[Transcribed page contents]

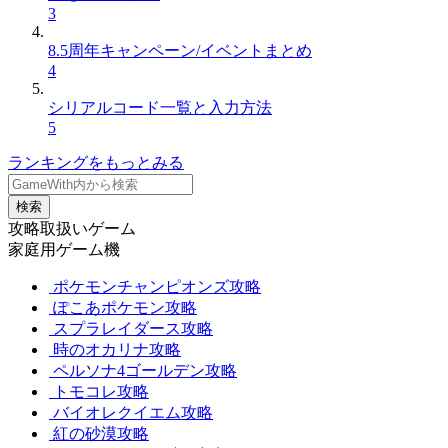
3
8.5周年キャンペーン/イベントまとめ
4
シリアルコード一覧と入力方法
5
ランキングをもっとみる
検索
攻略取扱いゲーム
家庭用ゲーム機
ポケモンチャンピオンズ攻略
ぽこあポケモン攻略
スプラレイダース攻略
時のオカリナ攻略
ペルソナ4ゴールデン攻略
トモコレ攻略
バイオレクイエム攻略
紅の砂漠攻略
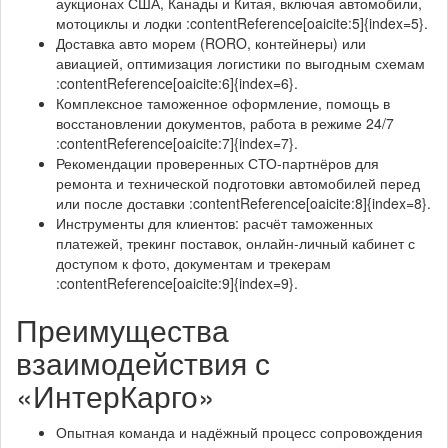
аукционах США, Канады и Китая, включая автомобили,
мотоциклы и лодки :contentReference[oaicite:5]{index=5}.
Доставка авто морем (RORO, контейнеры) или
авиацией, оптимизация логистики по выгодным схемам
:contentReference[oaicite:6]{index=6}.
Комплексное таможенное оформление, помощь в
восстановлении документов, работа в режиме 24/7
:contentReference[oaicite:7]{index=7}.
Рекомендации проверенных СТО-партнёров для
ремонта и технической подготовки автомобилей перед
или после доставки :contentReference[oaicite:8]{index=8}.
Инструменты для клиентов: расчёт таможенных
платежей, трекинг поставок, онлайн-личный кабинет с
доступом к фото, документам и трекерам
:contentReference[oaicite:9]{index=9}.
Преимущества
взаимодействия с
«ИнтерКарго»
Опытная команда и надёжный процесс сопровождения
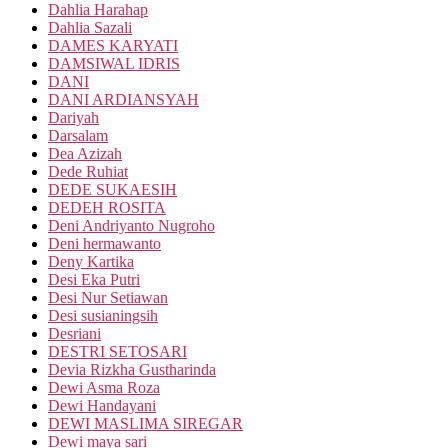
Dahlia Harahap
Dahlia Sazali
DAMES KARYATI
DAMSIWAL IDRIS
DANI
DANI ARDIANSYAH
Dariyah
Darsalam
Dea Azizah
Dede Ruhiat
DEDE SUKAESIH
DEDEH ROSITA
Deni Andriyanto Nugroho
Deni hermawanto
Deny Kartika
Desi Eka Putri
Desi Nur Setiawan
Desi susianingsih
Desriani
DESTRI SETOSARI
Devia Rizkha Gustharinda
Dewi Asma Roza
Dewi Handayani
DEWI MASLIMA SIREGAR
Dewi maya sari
--
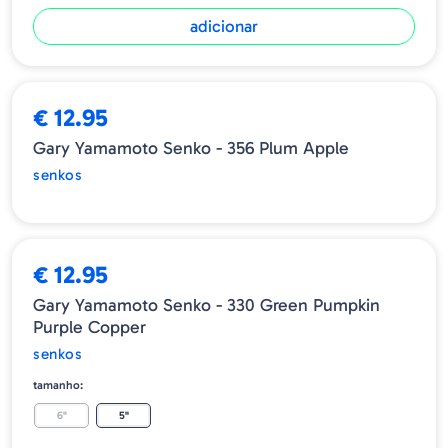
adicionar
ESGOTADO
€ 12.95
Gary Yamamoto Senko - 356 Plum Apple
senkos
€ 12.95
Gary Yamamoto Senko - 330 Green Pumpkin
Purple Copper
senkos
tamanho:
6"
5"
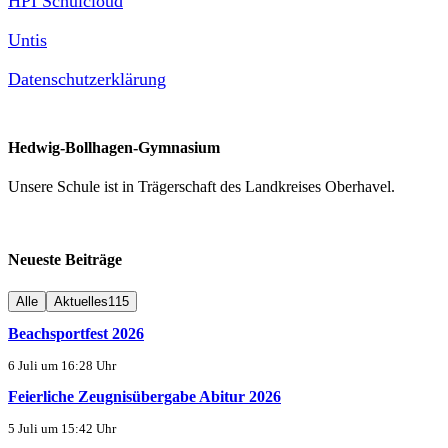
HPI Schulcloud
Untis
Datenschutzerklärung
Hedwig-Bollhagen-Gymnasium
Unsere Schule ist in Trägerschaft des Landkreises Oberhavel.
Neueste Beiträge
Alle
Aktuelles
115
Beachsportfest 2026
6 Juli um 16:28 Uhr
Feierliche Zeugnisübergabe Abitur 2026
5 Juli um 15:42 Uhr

Brief = Only lines holding the word "contentReference" belong in the answer; copy all of them from the records.

Solution =
мотоциклы и лодки :contentReference[oaicite:5]{index=5}.
:contentReference[oaicite:6]{index=6}.
:contentReference[oaicite:7]{index=7}.
или после доставки :contentReference[oaicite:8]{index=8}.
:contentReference[oaicite:9]{index=9}.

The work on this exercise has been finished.